The importance of sequencing the barley genome
By Top Crop Manager
A team of researchers at the University of California, Riverside are among a group of 77 scientists worldwide who have sequenced the complete genome of barley, a key ingredient in beer and single malt Scotch. The research, 10 years in the making, was just published in the journal Nature.
Timothy Close, a professor of genetics at UC Riverside says the research will make it easier for researchers working with barley to develop new varieties through breeding and the unlock the mechanisms of barley genes.
The research will also aid scientists working with other “cereal crops,” including rice, wheat, rye, maize, millet, sorghum, oats and even turfgrass, which like the other food crops, is in the grass family, Close said.
The report in Nature provides new insights into gene families that are key to the malting process.

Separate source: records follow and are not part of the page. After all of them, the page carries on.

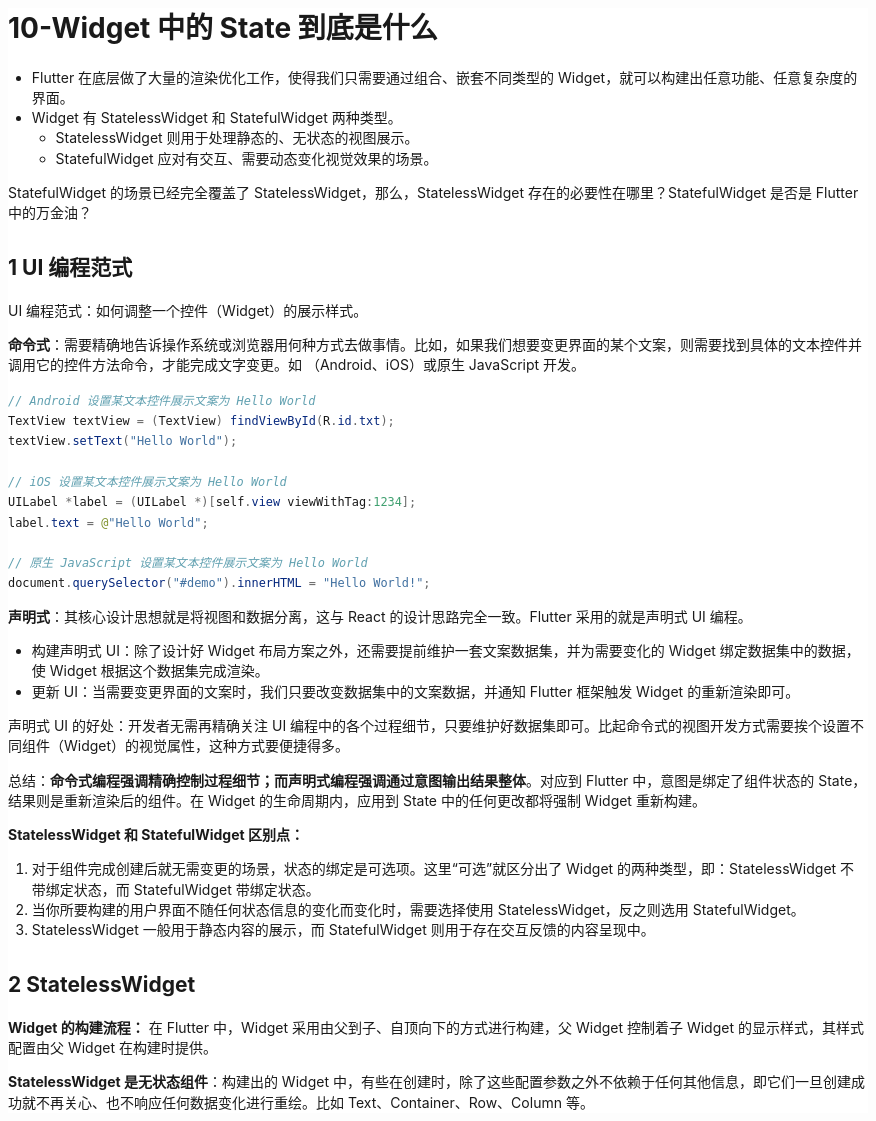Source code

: # 10-Widget 中的 State 到底是什么

- Flutter 在底层做了大量的渲染优化工作，使得我们只需要通过组合、嵌套不同类型的 Widget，就可以构建出任意功能、任意复杂度的界面。
- Widget 有 StatelessWidget 和 StatefulWidget 两种类型。
  - StatelessWidget 则用于处理静态的、无状态的视图展示。
  - StatefulWidget 应对有交互、需要动态变化视觉效果的场景。

StatefulWidget 的场景已经完全覆盖了 StatelessWidget，那么，StatelessWidget 存在的必要性在哪里？StatefulWidget 是否是 Flutter 中的万金油？

## 1 UI 编程范式

UI 编程范式：如何调整一个控件（Widget）的展示样式。

**命令式**：需要精确地告诉操作系统或浏览器用何种方式去做事情。比如，如果我们想要变更界面的某个文案，则需要找到具体的文本控件并调用它的控件方法命令，才能完成文字变更。如 （Android、iOS）或原生 JavaScript 开发。

```java
// Android 设置某文本控件展示文案为 Hello World
TextView textView = (TextView) findViewById(R.id.txt);
textView.setText("Hello World");

// iOS 设置某文本控件展示文案为 Hello World
UILabel *label = (UILabel *)[self.view viewWithTag:1234];
label.text = @"Hello World";

// 原生 JavaScript 设置某文本控件展示文案为 Hello World
document.querySelector("#demo").innerHTML = "Hello World!";
```

**声明式**：其核心设计思想就是将视图和数据分离，这与 React 的设计思路完全一致。Flutter 采用的就是声明式 UI 编程。

- 构建声明式 UI：除了设计好 Widget 布局方案之外，还需要提前维护一套文案数据集，并为需要变化的 Widget 绑定数据集中的数据，使 Widget 根据这个数据集完成渲染。
- 更新 UI：当需要变更界面的文案时，我们只要改变数据集中的文案数据，并通知 Flutter 框架触发 Widget 的重新渲染即可。

声明式 UI 的好处：开发者无需再精确关注 UI 编程中的各个过程细节，只要维护好数据集即可。比起命令式的视图开发方式需要挨个设置不同组件（Widget）的视觉属性，这种方式要便捷得多。

总结：**命令式编程强调精确控制过程细节；而声明式编程强调通过意图输出结果整体**。对应到 Flutter 中，意图是绑定了组件状态的 State，结果则是重新渲染后的组件。在 Widget 的生命周期内，应用到 State 中的任何更改都将强制 Widget 重新构建。

**StatelessWidget 和 StatefulWidget 区别点：**

1. 对于组件完成创建后就无需变更的场景，状态的绑定是可选项。这里“可选”就区分出了 Widget 的两种类型，即：StatelessWidget 不带绑定状态，而 StatefulWidget 带绑定状态。
2. 当你所要构建的用户界面不随任何状态信息的变化而变化时，需要选择使用 StatelessWidget，反之则选用 StatefulWidget。
3. StatelessWidget 一般用于静态内容的展示，而 StatefulWidget 则用于存在交互反馈的内容呈现中。

## 2 StatelessWidget

**Widget 的构建流程：** 在 Flutter 中，Widget 采用由父到子、自顶向下的方式进行构建，父 Widget 控制着子 Widget 的显示样式，其样式配置由父 Widget 在构建时提供。

**StatelessWidget 是无状态组件**：构建出的 Widget 中，有些在创建时，除了这些配置参数之外不依赖于任何其他信息，即它们一旦创建成功就不再关心、也不响应任何数据变化进行重绘。比如 Text、Container、Row、Column 等。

The barley genome sequence also enabled the identification of areas of the genome that have been vulnerable to genetic bottlenecking during domestication, knowledge that helps to guide breeders to optimize genetic diversity in their crop improvement efforts.
Ten years ago, the International Barley Genome Sequencing Consortium, which is led by Nils Stein of the Leibniz Institute of Plant Genetics and Crop Plant Research in Germany, set out to assemble a complete reference sequence of the barley genome.
The barley genome is almost twice the size of the human genome and 80 per cent of it is composed of highly repetitive sequences, which cannot be assigned accurately to specific positions in the genome without considerable extra effort.
Multiple novel strategies were used in this paper to circumvent this fundamental limitation. Major advances in sequencing technology, algorithmic design and computing made it possible. Still, this work kept teams around the world – in Germany, Australia, China, Czech Republic, Denmark, Finland, Sweden, Switzerland, United Kingdom and the United State – occupied for a decade. This work provides knowledge of more than 39,000 barley genes.
During malting, amylase proteins are produced by germinated seeds to decompose energy-rich starch that is stored in dry grains, yielding simple sugars. These sugars then are available for fermentation by yeast to produce alcohol. The genome sequence revealed much more variability than was expected in the genes that encode the amylase enzymes.